Declan Downey points out how the Hospitallers tried to keep alive the embers of the English langue by having their titles (but not their possessions) restored by the Habsburg courts abroad, but these were mere titular dignities, usually held by knights of Continental origin, whose lives and occupations had little to do with Ireland.

Tadhg O’Keefe and Pat Grogan provide us with an overall view of the architectural remains of the orders’ various houses, using a drawing from the Down Survey to illustrate the shape of the Kilmainham priory, a square open space surrounded by walls with corner towers and a large hall in the middle. Eamonn Cotter provides more specific details of the physical remains at Mourneabbey in Cork and Hospital (Any), Co. Limerick, where the walls are comparatively better preserved, though the engraving of Hospital taken from the Montmorency Genealogical Memoir should perhaps be used with caution after Con Manning’s strictures on its effigy illustrations. One curious feature is the absence of any likely sign of a hospital or infirmary among the Hospitallers’ buildings!

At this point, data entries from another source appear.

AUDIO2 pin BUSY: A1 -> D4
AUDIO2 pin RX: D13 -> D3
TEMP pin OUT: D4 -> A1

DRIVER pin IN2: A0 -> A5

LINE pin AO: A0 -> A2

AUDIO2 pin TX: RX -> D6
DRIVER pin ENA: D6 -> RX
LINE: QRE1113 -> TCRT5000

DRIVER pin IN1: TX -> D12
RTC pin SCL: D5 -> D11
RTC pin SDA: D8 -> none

Most of the orders’ houses were located in Leinster or Munster, though not necessarily on frontier locations, but Temple House, Co. Sligo, is an unusual exception. As its name implies, it was a Templar foundation, patronised by the de Burghs, but, as Ciarán O’Conor and Paul Naessens point out, when that order was dissolved by papal decree it was not, unlike the others, transferred to the Hospitallers but rather to the Crutched Friars.

As to what the knights looked like, we have little to go on in Ireland, but Paul Caffrey illustrates some of the sixteenth/seventeenth-century priors—who were, however, English—and provides details of their intricate armour. Colour plate 10 illustrates an attractive stained glass window in Hospital church depicting a Hospitaller knight as seen in 1872.

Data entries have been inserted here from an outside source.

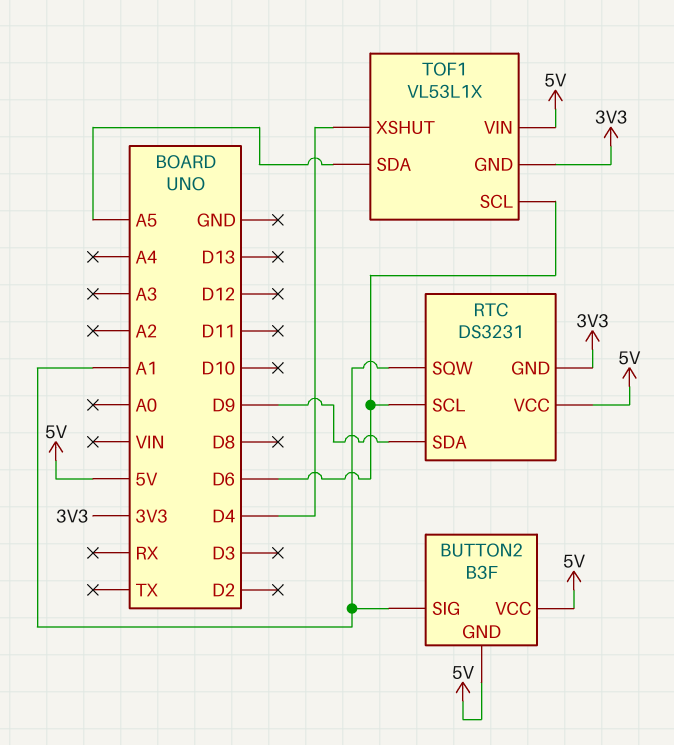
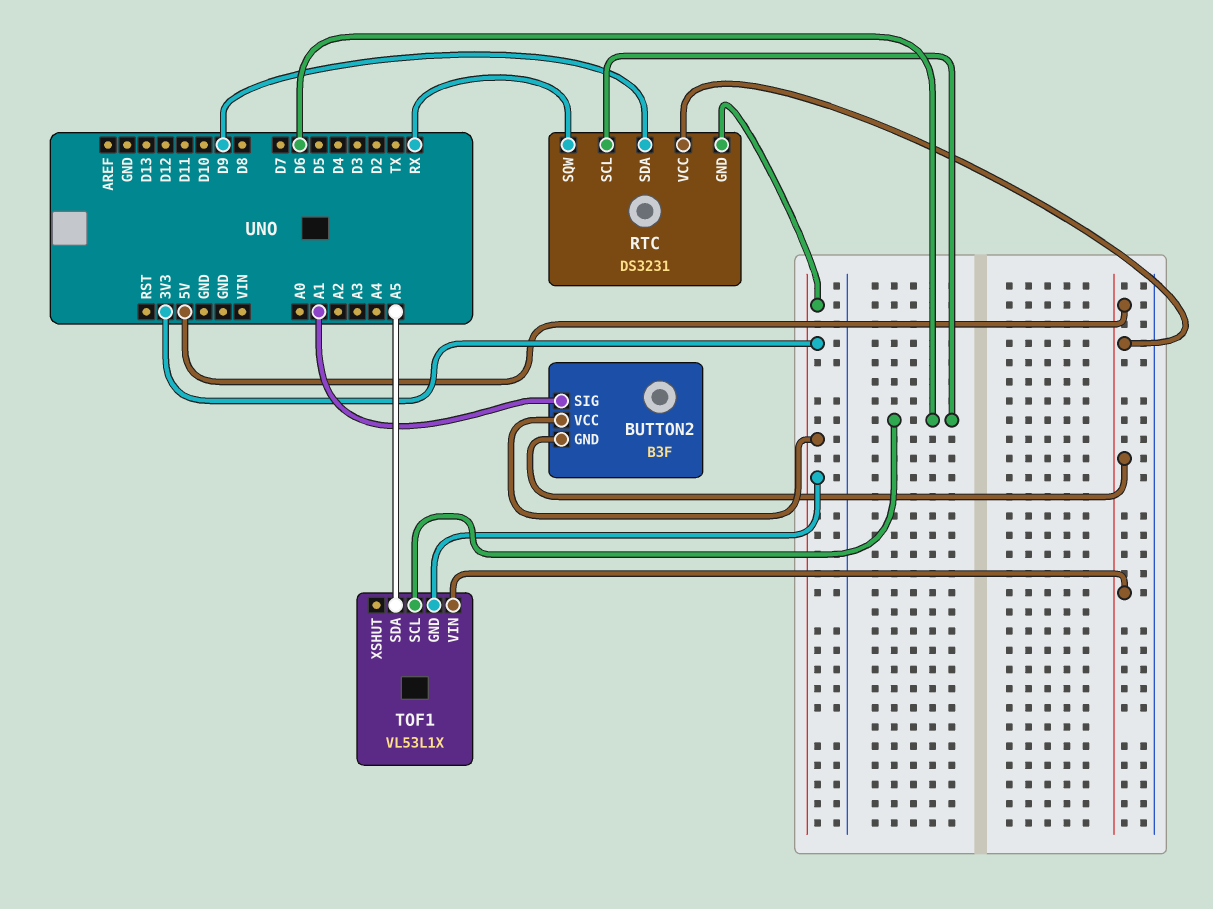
BUTTON2 pin VCC: 5V -> 3V3
RTC pin SQW: A1 -> RX
TOF1 pin XSHUT: D4 -> none

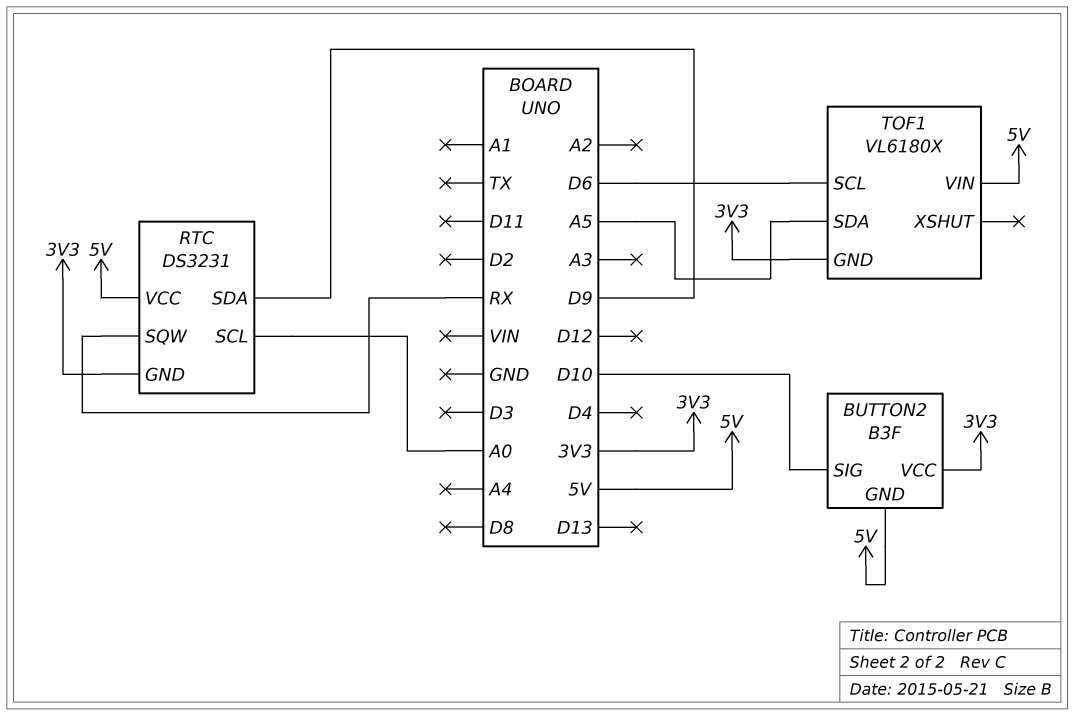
BUTTON2 pin SIG: A1 -> D10
RTC pin SCL: D6 -> A0
TOF1: VL53L1X -> VL6180X

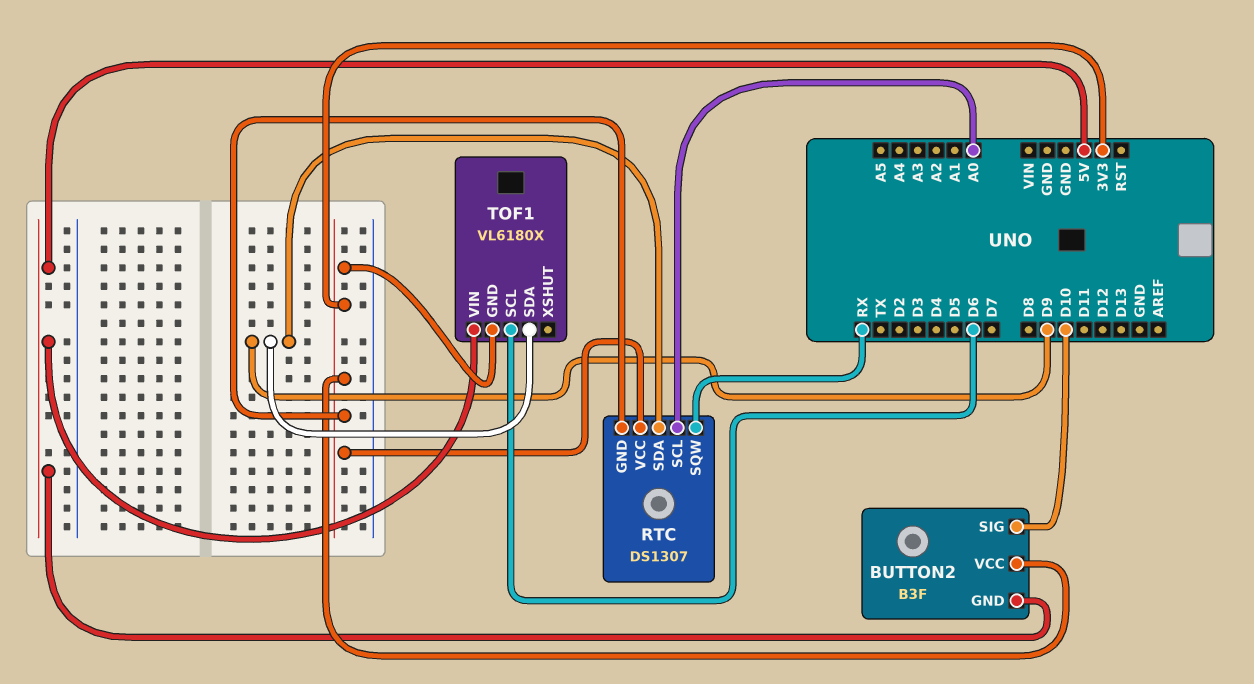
RTC: DS3231 -> DS1307
RTC pin VCC: 5V -> 3V3
TOF1 pin SDA: A5 -> D9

Margaret Murphy makes a strong case for seeing the knights as agriculturalists, growing corn and raising livestock, and being involved in their transport for profit. Edward Coleman and Paolo Virtuana, independently, examine the litigation conducted by the orders to retain their rights, privileges and lands against aggressors, while Colmán Ó Clabaigh rounds off this very successful venture with a discussion of a manuscript register from Kilbarry, Co. Waterford, now in Cambridge, which, together with another from Kilmainham, is one of the few longer documents we have to shed light on the history of these medieval visitors to Ireland.

Peter Harbison is Honorary Academic Editor with the Royal Irish Academy.